In questo momento, i finanziamenti per queste sette istituzioni dipendono dal ministero degli Affari Civili. L’ultimo ministro in carica, Sredoje Nović, ha però esteso i benefici del fondo ad altre 60 istituzioni circa. “Noi dobbiamo fare richiesta ogni anno, come una qualsiasi ong. Il problema è che non ci sono criteri per l’assegnazione. Riceviamo circa 150.000 KM dal ministero, qualche fondo dalla Federazione, per la difesa del patrimonio culturale, e circa 50.000 KM dal Cantone di Sarajevo”, conclude la Abdomerović.
La Pinacoteca della BiH custodisce più di 6.000 dipinti e opere d’arte.

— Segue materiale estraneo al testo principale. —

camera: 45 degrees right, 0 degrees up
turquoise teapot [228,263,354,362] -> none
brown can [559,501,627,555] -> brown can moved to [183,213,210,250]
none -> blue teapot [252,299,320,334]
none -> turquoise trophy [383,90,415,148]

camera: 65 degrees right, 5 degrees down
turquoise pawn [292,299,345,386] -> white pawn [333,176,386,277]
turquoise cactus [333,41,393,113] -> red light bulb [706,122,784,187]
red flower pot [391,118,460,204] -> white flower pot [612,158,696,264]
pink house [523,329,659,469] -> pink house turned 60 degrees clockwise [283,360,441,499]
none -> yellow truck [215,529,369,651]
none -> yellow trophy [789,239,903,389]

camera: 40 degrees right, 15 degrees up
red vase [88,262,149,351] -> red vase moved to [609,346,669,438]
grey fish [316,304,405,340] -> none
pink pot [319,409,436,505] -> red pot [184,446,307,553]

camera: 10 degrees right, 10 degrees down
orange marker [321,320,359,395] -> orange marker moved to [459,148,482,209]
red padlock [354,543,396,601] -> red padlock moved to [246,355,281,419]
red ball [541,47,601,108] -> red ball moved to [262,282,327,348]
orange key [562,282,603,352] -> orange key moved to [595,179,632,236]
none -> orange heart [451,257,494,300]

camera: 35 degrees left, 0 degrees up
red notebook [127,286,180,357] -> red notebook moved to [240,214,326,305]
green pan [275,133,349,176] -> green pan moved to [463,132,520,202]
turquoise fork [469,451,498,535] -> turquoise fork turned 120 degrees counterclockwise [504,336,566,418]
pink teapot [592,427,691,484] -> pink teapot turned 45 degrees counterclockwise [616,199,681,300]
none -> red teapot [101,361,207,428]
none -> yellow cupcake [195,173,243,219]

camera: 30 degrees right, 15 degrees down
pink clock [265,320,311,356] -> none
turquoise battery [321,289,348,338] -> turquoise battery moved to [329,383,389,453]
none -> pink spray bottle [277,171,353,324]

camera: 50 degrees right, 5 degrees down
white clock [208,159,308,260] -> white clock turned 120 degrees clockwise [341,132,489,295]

Il suo tesoro comprende opere di artisti bosniaci e della ex Jugoslavia, collezioni internazionali (compresa la collezione Ferdinand Hodler), e un vasto repertorio che spazia dalle collezioni di icone a quelle di fotografie e di disegni del periodo austroungarico.
Ćevapčići per uno Stato-ćevapo
Venerdì scorso un centinaio di cittadini di Sarajevo, autoconvocatisi su Facebook, si sono ritrovati di fronte alla Galleria per protestare contro la chiusura. Nel piazzale i manifestanti hanno improvvisato una grigliata, dichiarando che si trattava di un lavoro concettuale, un’installazione di arte contemporanea: “Facciamo dei ćevapčići, per questo Stato-ćevapo ”.
Diversi artisti hanno partecipato all’azione a difesa della Galleria. Tra loro anche Nebojša Šerić Šoba, l’autore della lattina di carne in scatola che ringrazia la comunità internazionale per l’aiuto dato durante l’assedio di Sarajevo, e Damir Nikšić , che è intervenuto con un impianto voce provvisorio. Nel suo intervento, visibile su you tube , l’artista sostiene che “la lotta per la difesa della Pinacoteca è la lotta per una Sarajevo e una Bosnia Erzegovina cosmopolite”, aggiungendo che “dopo la chiusura della Galleria, il prossimo passo sarà la divisione della sua collezione in due parti, una alla Republika Srpska e una alla Federazione.”
Alla manifestazione ha partecipato anche il generale Jovan Divjak che, secondo quanto riportato dal popolare portale informativo Sarajevo X , ha dichiarato che quanto stava accadendo rappresentava “la continuazione del culturicidio iniziato con la guerra. La cultura e le tradizioni che sono comuni a tutti i popoli della Bosnia Erzegovina, ovviamente, non rispondono alle concezioni degli attuali politici.”
Haris Pašović fuori dal coro
A Sarajevo non tutti, però, la pensano allo stesso modo. In un caustico commento pubblicato online (Smettetela di prenderci in giro ), il noto regista e direttore della compagnia teatrale East West Centar , Haris Pašović, si scaglia contro la Galleria d’Arte, sostenendo in sintesi che si tratta di un’istituzione che non ha prodotto nulla negli ultimi 15 anni, facendosi sentire solo per lamentarsi dell’esiguità dei finanziamenti pubblici. Pašović elenca invece tutte quelle istituzioni culturali bosniache di successo che, negli ultimi 20 anni, hanno lavorato basandosi unicamente sulle proprie forze. Sono molte, e sono famose in tutto il mondo. Tra queste lo stesso East West Centar, il festival teatrale MESS, il Sarajevo Film Festival, Deblokada, Proba, il Sarajevo Jazz Festival, il Centro per l’Arte Contemporanea ecc.
E’ l’eterno dibattito sul ruolo del settore pubblico nella cultura, con tutte le specificità del caso. La Bosnia Erzegovina, da un punto di vista culturale, è un Paese ricco. La vivacità e il successo della sua iniziativa privata in questo campo lo dimostrano. Come qualsiasi altro Paese europeo, però, merita anche istituzioni efficienti che ne possano valorizzare e difendere il patrimonio, a prescindere dai meccanismi del mercato.
Nel frattempo, in attesa di novità, la Pinacoteca Nazionale bosniaca è chiusa.